▶ [Assignment] Scan the entries below for the word "Snohomish", then copy each line that holds it.

▶ [Record excerpts]
::::

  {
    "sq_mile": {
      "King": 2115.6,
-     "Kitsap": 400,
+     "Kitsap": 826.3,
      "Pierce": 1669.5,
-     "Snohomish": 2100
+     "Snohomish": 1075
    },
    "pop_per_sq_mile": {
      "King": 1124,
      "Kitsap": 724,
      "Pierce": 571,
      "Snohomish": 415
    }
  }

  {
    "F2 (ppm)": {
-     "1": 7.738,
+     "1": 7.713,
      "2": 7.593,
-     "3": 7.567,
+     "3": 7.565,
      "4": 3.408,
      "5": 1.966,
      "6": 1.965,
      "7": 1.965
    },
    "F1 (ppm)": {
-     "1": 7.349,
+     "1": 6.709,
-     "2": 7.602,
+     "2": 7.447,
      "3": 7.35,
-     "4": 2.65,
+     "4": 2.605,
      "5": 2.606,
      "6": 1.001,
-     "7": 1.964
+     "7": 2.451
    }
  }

::::

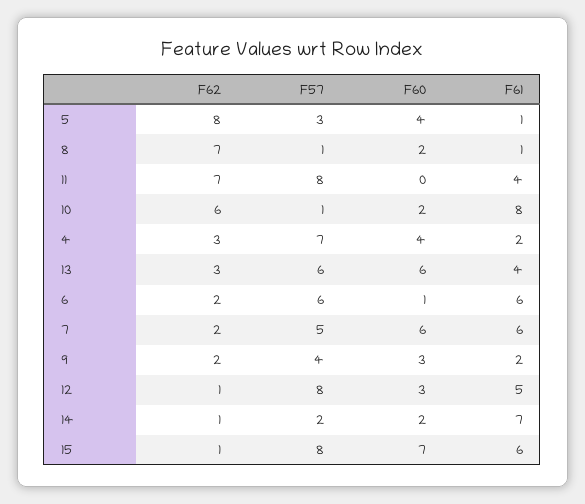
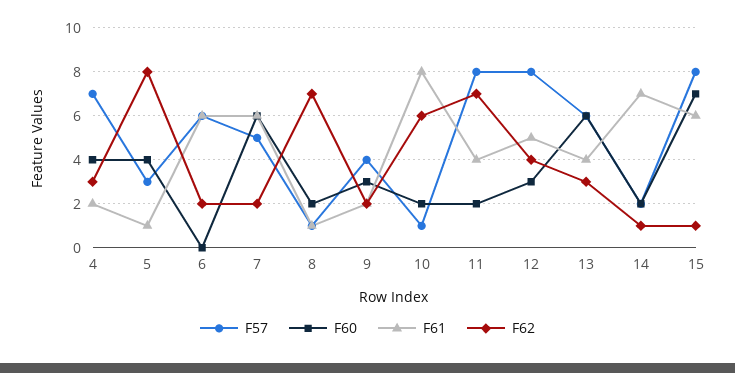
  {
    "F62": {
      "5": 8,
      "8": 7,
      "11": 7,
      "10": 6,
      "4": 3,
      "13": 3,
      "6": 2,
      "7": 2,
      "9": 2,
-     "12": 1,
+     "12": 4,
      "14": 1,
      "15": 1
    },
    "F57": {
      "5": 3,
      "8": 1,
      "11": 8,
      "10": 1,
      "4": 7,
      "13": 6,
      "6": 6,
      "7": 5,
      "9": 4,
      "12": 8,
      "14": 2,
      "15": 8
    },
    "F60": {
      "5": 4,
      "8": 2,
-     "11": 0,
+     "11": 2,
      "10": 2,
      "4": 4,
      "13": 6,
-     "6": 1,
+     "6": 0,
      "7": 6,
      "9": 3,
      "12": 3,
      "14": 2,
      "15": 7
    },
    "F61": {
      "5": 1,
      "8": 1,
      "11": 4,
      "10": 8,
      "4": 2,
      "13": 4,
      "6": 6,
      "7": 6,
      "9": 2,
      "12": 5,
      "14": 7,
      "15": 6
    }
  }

::::

▶ [Your response]
-     "Snohomish": 2100
+     "Snohomish": 1075
      "Snohomish": 415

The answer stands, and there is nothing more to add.